## Study questions:
[1] Translate this sentence from the Watford air raid shelters thread into French: "The main air raid shelters built there in 1939 still remain, despite other bunkers and surface buildings disappearing in the 90's when the site was redeveloped."
[2] Carry the Watford air raid shelters thread forward, picking up right after its final line.

# The Grove Air Raid Shelters - Watford



## Chris London (Nov 10, 2016)

I have visited these tunnels many times over the years. First time was back in the late 80's, up to this weekend when i shot a walk through video on my visit.
The site is more well known these days for the lavish hotel and golf course there, and the British Masters Tornament that was hosted there last month.
The site has a lot of history. Best to read up on that here :- The Grove Story - Project X
The main air raid shelters built there in 1939 still remain, despite other bunkers and surface buildings disappearing in the 90's when the site was redeveloped.
A nice set of tunnels, although they can get a bit repetetive. You can still find old wartime relics in there from back in the day. Some wooden benches remain, but are mostly smashed up. Old toilet seats, buckets, oil cans, wheels and other assorted junk. There always seems to be a good colony of European Cave Spiders living there too !

A few pics taken 2011 - 2016



https://flic.kr/p/orbAQb



https://flic.kr/p/D7cvcy



https://flic.kr/p/qMfaxi



https://flic.kr/p/DuPj8t



https://flic.kr/p/NSS3xQ

And finally here's the walk trough video i shot this weekend.....




Facebook ........ Flickr ........ YouTube


----------



## SlimJim (Nov 10, 2016)

Stored data entries:
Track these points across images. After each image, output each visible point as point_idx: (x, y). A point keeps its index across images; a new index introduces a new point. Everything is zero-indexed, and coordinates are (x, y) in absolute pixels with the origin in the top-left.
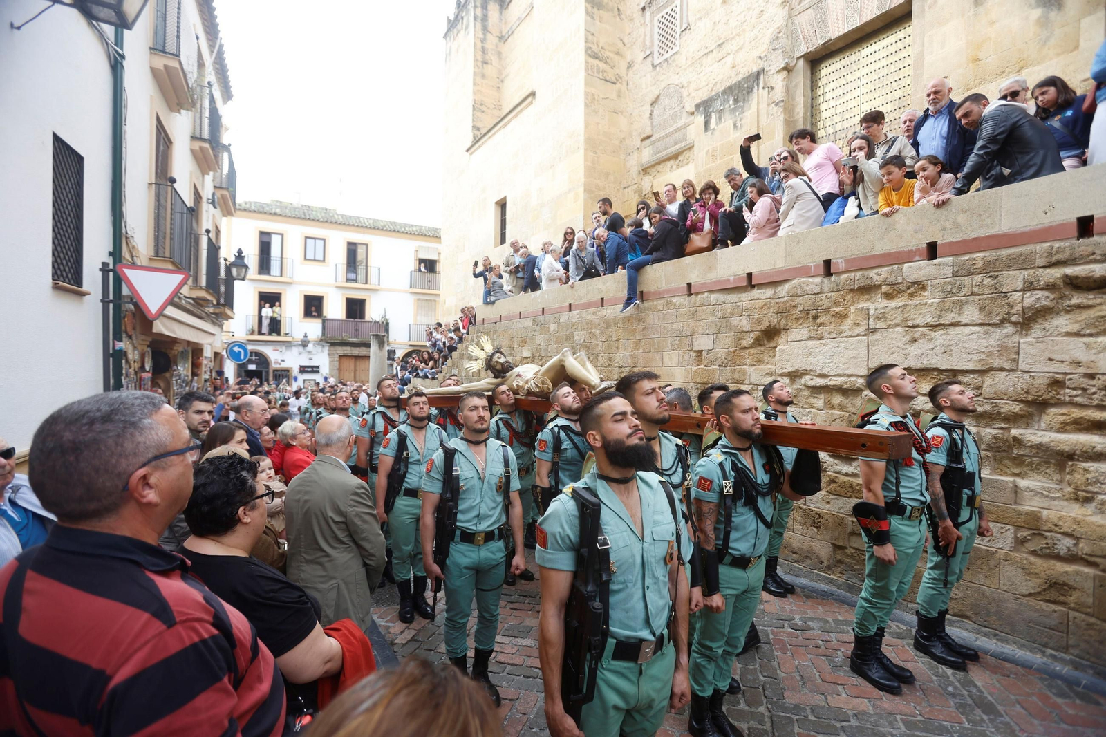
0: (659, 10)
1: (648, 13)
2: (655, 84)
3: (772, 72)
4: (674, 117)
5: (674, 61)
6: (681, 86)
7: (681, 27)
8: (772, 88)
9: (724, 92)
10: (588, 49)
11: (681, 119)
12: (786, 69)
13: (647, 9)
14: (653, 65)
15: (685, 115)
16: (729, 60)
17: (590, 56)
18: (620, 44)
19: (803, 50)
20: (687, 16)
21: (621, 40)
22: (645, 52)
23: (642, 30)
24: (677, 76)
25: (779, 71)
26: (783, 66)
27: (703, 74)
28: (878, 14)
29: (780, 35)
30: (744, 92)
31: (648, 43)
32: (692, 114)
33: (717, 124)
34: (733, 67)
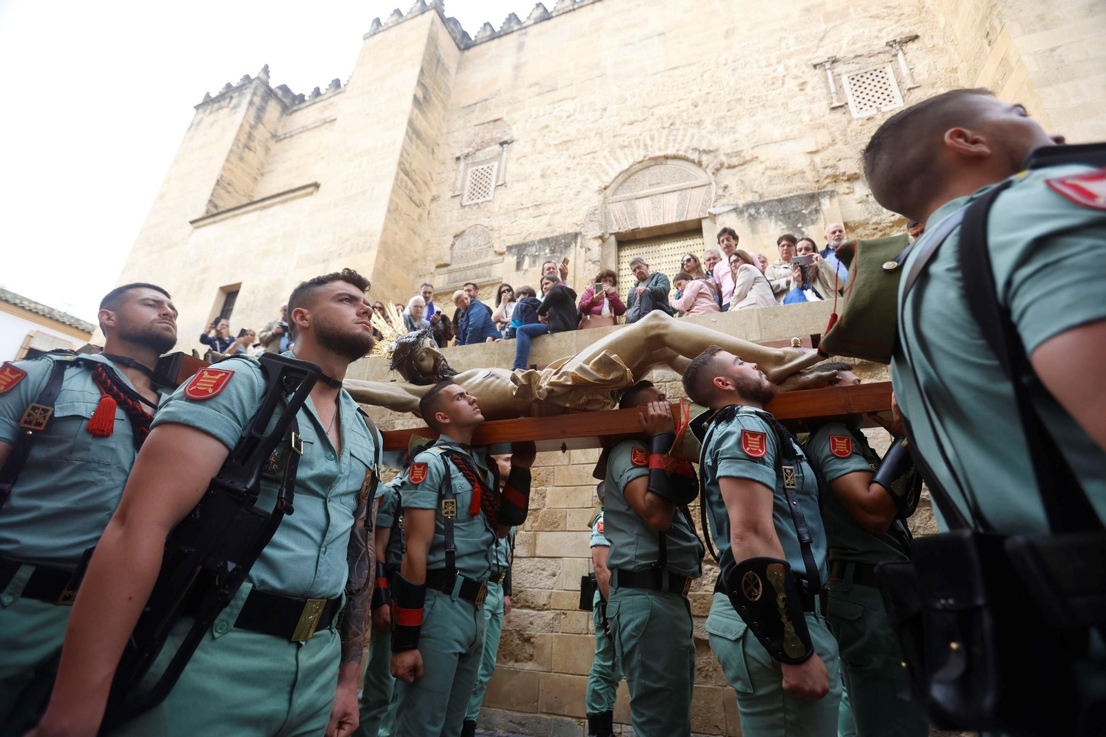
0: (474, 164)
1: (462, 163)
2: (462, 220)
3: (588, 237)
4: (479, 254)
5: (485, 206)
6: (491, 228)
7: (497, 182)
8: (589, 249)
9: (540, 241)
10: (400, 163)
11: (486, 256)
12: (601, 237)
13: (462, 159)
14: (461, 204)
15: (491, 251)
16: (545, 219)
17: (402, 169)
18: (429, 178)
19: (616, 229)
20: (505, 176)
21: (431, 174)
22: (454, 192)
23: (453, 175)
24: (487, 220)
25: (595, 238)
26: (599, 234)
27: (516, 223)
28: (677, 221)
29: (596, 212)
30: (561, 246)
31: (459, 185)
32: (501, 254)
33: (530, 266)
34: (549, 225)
---
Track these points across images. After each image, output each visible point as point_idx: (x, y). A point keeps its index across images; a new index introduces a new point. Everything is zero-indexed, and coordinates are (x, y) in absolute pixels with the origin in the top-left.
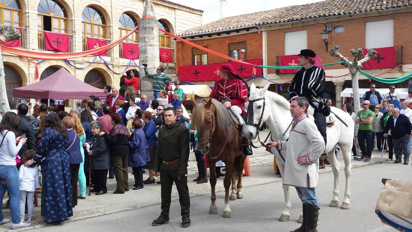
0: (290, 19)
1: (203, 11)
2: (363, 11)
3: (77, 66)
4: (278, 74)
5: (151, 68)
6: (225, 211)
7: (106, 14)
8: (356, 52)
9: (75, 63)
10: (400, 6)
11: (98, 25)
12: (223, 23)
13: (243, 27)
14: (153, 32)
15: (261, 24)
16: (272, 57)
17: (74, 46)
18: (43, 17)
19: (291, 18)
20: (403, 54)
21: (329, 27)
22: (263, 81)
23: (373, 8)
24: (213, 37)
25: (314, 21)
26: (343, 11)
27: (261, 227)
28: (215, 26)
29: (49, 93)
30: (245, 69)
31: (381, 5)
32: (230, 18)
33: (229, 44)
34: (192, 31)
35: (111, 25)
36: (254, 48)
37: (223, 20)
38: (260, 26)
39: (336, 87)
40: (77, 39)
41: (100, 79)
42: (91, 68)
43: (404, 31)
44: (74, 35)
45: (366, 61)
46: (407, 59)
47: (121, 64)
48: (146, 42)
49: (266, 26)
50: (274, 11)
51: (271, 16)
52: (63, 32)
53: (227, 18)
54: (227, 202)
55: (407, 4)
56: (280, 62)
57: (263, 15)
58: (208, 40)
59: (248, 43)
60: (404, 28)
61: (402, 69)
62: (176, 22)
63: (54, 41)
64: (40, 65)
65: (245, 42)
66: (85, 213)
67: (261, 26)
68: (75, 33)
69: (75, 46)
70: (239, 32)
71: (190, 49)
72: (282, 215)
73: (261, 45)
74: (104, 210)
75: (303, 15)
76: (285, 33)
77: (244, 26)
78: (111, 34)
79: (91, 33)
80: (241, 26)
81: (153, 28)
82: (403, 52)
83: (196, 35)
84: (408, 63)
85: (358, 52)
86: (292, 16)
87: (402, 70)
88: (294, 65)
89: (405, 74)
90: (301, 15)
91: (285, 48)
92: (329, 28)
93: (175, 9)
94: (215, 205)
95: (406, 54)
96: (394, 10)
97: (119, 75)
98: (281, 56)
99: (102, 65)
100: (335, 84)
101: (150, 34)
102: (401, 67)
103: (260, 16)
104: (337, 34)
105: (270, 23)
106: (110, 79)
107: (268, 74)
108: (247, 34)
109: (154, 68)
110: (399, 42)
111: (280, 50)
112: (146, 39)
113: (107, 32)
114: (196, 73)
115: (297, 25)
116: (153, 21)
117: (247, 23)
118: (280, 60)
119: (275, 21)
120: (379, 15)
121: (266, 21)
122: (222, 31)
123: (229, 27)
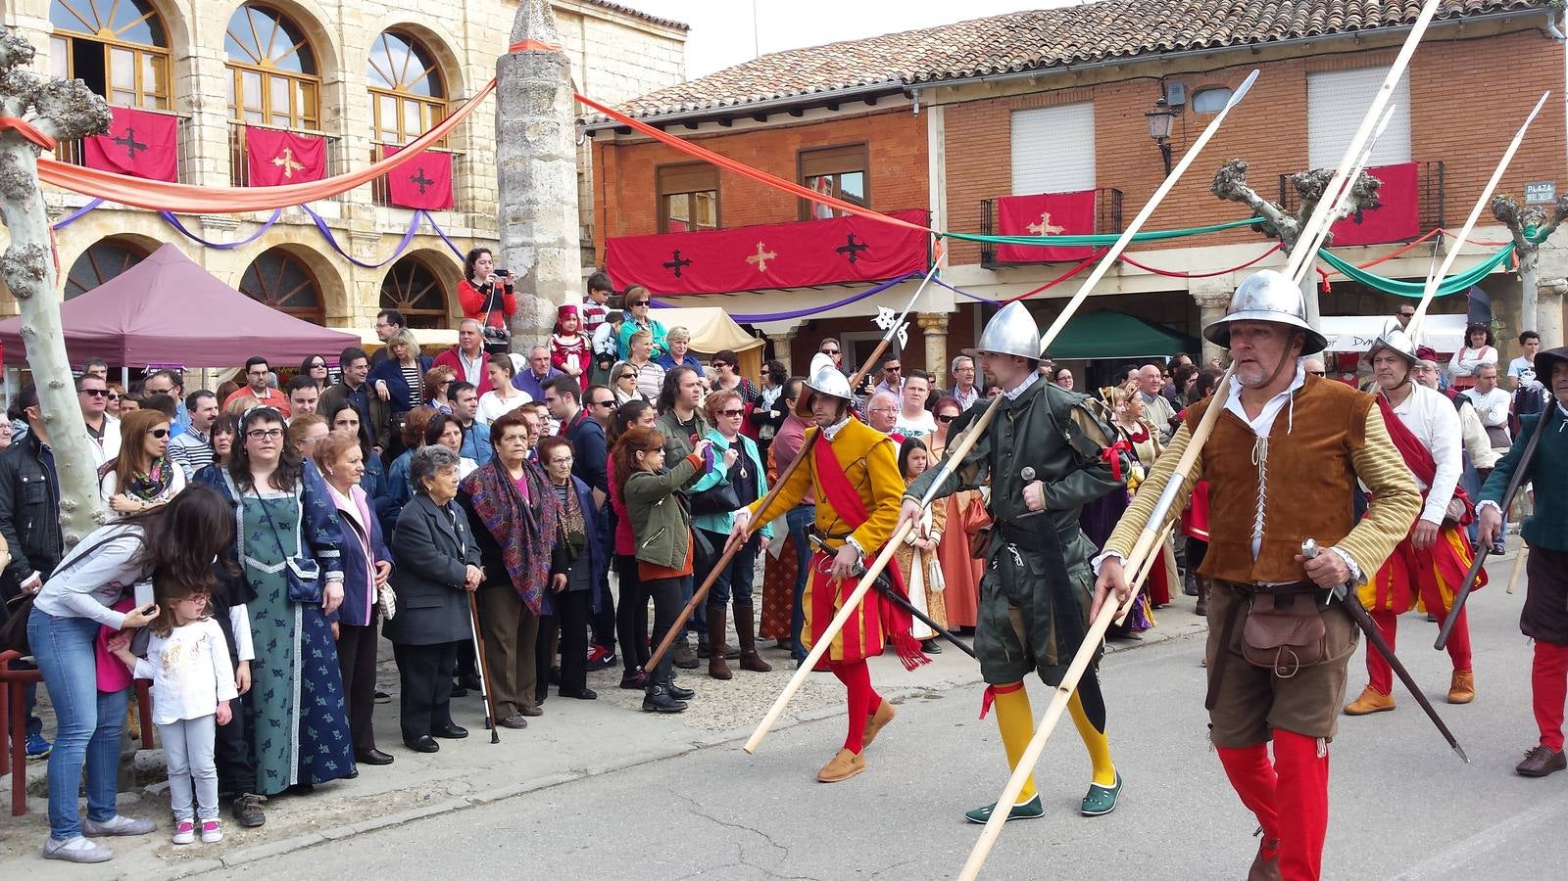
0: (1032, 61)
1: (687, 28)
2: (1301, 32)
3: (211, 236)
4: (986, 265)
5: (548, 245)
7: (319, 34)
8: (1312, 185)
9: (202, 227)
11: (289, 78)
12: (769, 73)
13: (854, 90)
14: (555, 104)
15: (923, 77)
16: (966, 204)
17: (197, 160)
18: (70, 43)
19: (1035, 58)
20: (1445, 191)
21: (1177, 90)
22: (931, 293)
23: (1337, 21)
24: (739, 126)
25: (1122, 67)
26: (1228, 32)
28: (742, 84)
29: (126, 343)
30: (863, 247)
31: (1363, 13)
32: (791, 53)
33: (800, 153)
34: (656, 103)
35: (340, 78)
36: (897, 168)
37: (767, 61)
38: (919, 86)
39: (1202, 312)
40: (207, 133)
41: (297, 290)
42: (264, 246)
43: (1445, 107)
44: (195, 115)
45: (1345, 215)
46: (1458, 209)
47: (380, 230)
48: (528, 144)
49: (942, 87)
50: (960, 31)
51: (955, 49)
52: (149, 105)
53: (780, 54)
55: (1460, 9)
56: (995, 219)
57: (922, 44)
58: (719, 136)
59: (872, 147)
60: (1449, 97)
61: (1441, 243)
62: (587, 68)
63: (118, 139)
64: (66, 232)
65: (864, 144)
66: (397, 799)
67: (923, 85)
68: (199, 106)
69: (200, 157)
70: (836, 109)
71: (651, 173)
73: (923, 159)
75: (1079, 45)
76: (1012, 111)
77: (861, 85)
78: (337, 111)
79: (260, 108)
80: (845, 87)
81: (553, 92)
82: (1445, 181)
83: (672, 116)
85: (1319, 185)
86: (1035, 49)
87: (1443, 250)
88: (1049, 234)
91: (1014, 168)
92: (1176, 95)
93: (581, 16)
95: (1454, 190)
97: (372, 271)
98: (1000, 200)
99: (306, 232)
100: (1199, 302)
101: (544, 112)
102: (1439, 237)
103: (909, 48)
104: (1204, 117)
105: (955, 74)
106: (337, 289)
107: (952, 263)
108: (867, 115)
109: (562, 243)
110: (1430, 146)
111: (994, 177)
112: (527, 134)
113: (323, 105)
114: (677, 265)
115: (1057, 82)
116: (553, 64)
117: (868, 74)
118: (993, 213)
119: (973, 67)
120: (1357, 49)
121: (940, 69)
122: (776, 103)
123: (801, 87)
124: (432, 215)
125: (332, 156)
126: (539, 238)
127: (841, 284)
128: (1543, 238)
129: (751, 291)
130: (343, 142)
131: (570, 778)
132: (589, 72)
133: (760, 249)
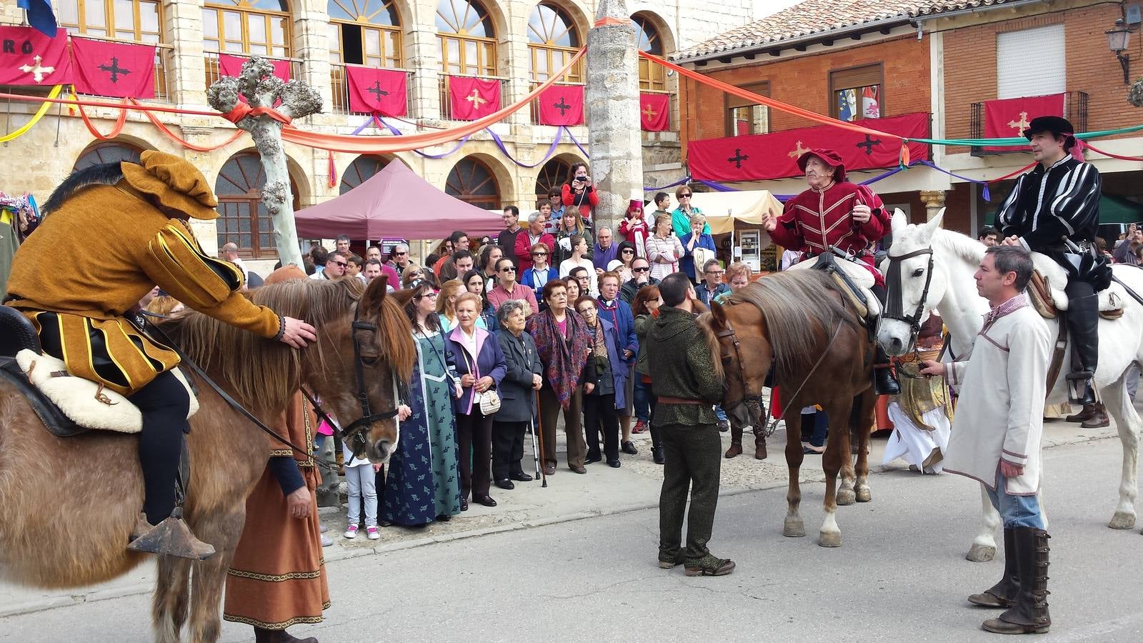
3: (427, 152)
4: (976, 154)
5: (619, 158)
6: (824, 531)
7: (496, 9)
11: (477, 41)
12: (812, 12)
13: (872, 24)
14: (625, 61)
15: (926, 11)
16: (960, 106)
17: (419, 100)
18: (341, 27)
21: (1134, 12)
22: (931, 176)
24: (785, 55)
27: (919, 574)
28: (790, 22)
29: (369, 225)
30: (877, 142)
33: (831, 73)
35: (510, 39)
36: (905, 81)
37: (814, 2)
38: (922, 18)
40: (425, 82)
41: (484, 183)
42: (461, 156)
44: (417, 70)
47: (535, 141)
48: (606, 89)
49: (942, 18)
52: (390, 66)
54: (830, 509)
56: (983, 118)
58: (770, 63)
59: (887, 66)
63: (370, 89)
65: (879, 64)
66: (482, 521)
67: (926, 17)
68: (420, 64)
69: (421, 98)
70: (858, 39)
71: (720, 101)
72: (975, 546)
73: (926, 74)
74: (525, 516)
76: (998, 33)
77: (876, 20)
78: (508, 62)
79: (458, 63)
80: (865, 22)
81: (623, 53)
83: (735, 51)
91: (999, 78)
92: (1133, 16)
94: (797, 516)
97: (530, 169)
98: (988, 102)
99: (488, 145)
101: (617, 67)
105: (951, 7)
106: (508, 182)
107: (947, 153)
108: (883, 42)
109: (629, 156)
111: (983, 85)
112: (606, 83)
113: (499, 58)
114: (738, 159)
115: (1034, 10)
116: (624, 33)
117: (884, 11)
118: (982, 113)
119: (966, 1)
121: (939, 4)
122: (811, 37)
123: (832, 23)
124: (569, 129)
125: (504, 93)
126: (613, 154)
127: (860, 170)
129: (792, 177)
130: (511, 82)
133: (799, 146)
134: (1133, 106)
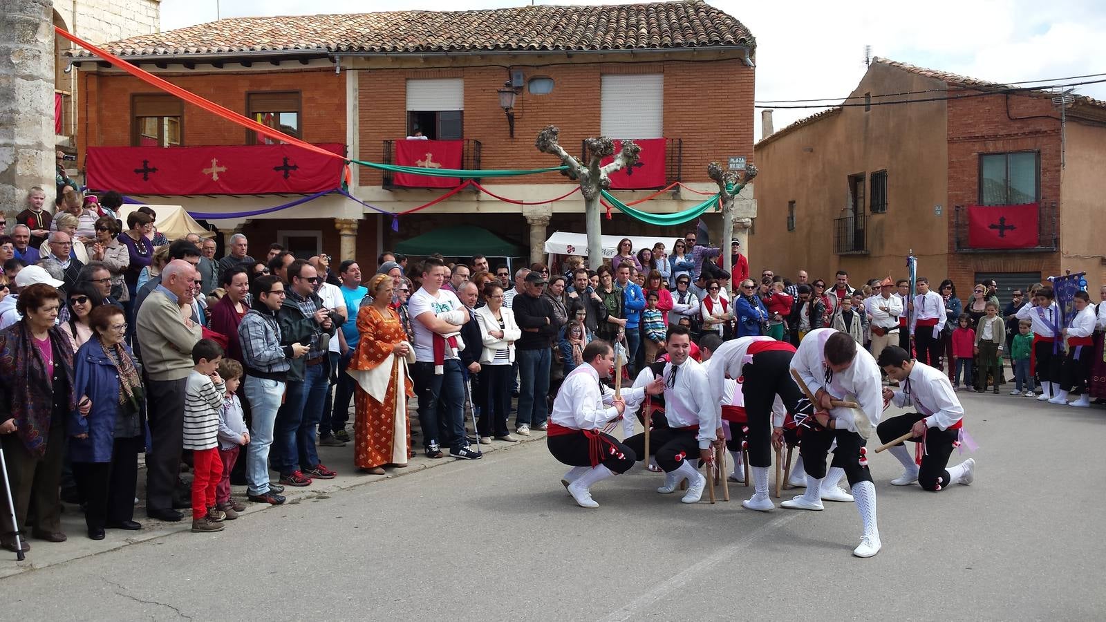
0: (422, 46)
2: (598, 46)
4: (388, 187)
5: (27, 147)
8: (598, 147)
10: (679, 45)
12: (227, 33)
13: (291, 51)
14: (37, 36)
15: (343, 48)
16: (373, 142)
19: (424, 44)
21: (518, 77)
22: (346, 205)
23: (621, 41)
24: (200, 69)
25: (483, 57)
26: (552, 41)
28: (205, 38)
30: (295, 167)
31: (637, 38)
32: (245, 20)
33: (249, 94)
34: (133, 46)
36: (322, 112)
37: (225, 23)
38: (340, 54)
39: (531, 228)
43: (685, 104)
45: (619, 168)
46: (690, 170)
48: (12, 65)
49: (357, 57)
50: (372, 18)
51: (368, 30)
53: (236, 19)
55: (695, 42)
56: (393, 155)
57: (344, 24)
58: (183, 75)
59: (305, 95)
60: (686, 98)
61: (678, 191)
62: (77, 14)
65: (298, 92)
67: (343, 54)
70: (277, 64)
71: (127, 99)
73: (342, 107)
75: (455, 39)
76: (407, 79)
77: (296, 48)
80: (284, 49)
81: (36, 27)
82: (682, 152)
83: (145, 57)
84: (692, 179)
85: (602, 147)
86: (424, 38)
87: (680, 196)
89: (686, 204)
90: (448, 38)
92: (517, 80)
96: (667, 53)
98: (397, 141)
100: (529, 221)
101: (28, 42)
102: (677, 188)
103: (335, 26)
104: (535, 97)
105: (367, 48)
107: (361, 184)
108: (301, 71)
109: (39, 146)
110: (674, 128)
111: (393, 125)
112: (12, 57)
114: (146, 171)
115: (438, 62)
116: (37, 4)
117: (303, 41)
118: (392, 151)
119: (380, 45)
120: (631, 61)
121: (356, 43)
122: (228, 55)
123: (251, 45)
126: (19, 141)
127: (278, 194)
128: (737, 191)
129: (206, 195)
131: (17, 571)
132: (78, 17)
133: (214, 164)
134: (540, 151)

## Task-by-task results:
[1] Les principaux abris antiaériens construits là-bas en 1939 existent toujours, bien que d'autres bunkers et bâtiments de surface aient disparu dans les années 90, lorsque le site a été réaménagé.

[2]
Decent set mate, well done!


----------



## Sam Haltin (Nov 11, 2016)

Nicely done. A bit thrashed compared with the other shelters featured.


----------



## jsp77 (Nov 11, 2016)

Great set, been meaning to pop in and have a look one day


----------



## smiler (Nov 11, 2016)

Nicely Done, Thanks


----------



## fluffy5518 (Nov 12, 2016)

Great set of pics mate, the wide angle shots work really well !! Lighting is spot on too !!


----------



## The Wombat (Nov 12, 2016)

Excellent photos
Looks worth a visit


----------



## flyboys90 (Nov 13, 2016)

Great shots and video.


----------



## Chris London (Nov 20, 2016)

Thanks for the vibes / feedback chaps. Appreciated.
If you're in the area or passing, it's certainly worth the visit. Not sure if it's worth the trek alone though !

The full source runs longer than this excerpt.